The discussion in this paper is framed around a number of particular methodological issues that often arise in attempting to estimate age-at-death or presenting osteological evidence that may help confirm identifications. The first problem to be dealt with is that of how to model the progression of individuals through an ordered (staged) system such as the Suchey–Brooks pubic symphyseal stages. Konigsberg and Herrmann have used an unrestricted cumulative probit to model progression through the Suchey–Brooks stages, Boldsen et al. have used a continuation ratio approach, and Samworth and Gowland have suggested using a shifted exponential. All of these models add a level of complexity that seems unnecessary in the current context.

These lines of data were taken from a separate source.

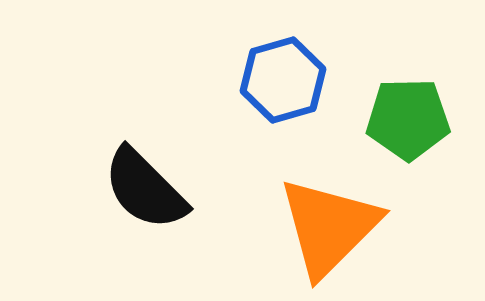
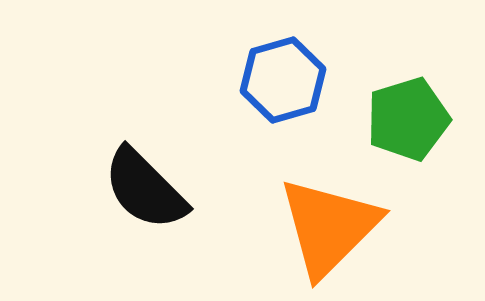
green pentagon: rotated 16 degrees counterclockwise
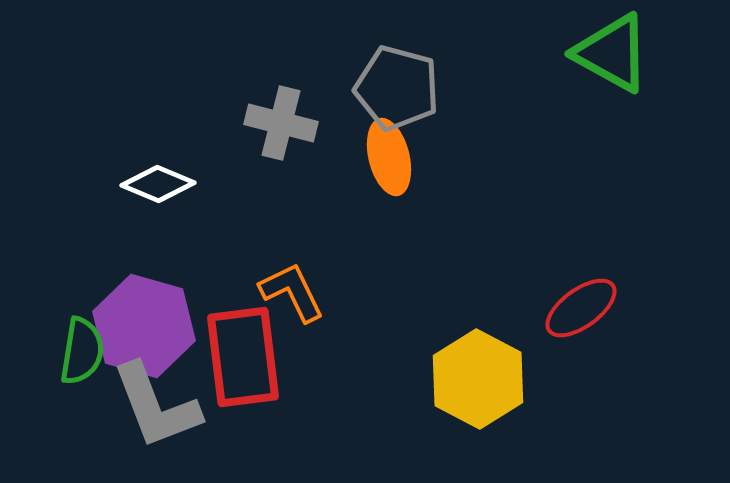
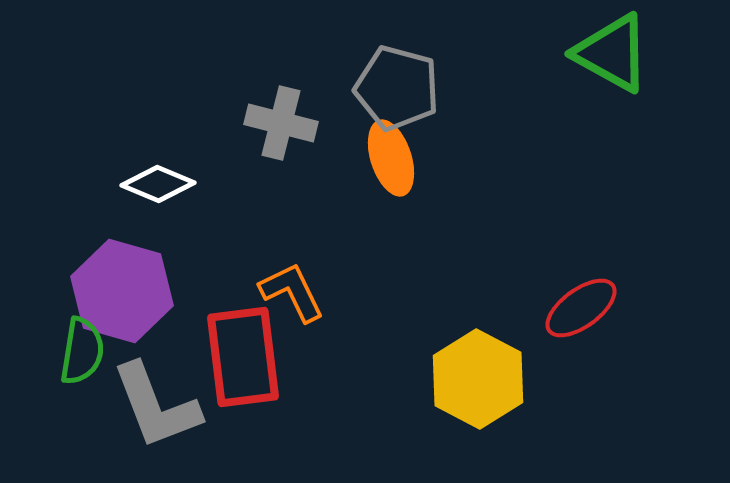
orange ellipse: moved 2 px right, 1 px down; rotated 4 degrees counterclockwise
purple hexagon: moved 22 px left, 35 px up
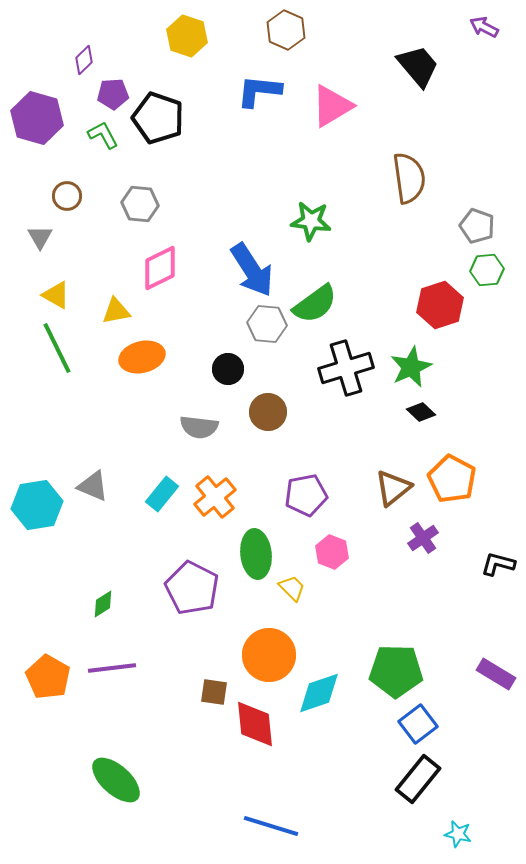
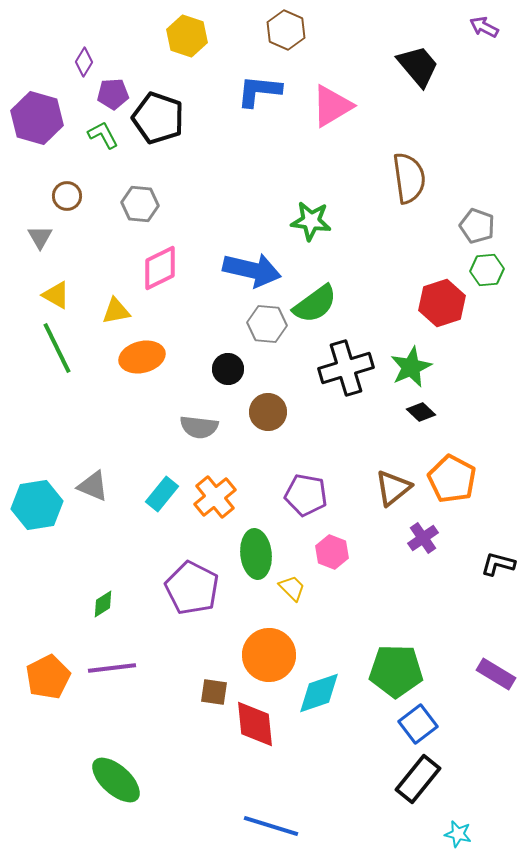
purple diamond at (84, 60): moved 2 px down; rotated 16 degrees counterclockwise
blue arrow at (252, 270): rotated 44 degrees counterclockwise
red hexagon at (440, 305): moved 2 px right, 2 px up
purple pentagon at (306, 495): rotated 21 degrees clockwise
orange pentagon at (48, 677): rotated 15 degrees clockwise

The percentile method, which was applied graphically in Figs. 6–9 and summarized in Table 3 cannot be presented as compactly. Furthermore, the percentile method takes essentially a ‘‘hidden Bayesian’’ approach where the reference sample prior age distribution influences the calculated percentiles. Some of the transition analysis parameters provided in Table 4 indicate significant differences between samples for mean ages-at-transition. Because the percentile method does not allow for different prior age-at-death distributions, while maximum likelihood (i.e., non-Bayesian) estimation of age-at-death uses an unreasonable uniform prior, it is better to use explicit priors when estimating age-at-death. Figures 13 and 14 show that a Gompertz model of mortality can be adequately fit to the sample of Balkan and Thai males, respectively, while Figs. 15 and 16 show that the 50% coverage from transition analysis is accurate in its coverage and placement. On the evidentiary value of the Suchey–Brooks stages, a rather different tack from those previously explored has been taken here. From the statistical literature on ordinal categorical data, it is common to see some summary measure of the fit of a model, usually referred to as a pseudo R2. The graphs shown in Figs. 17–20 show, as one would generally expect, that the evidentiary value of the Suchey–Brooks system is rather lower.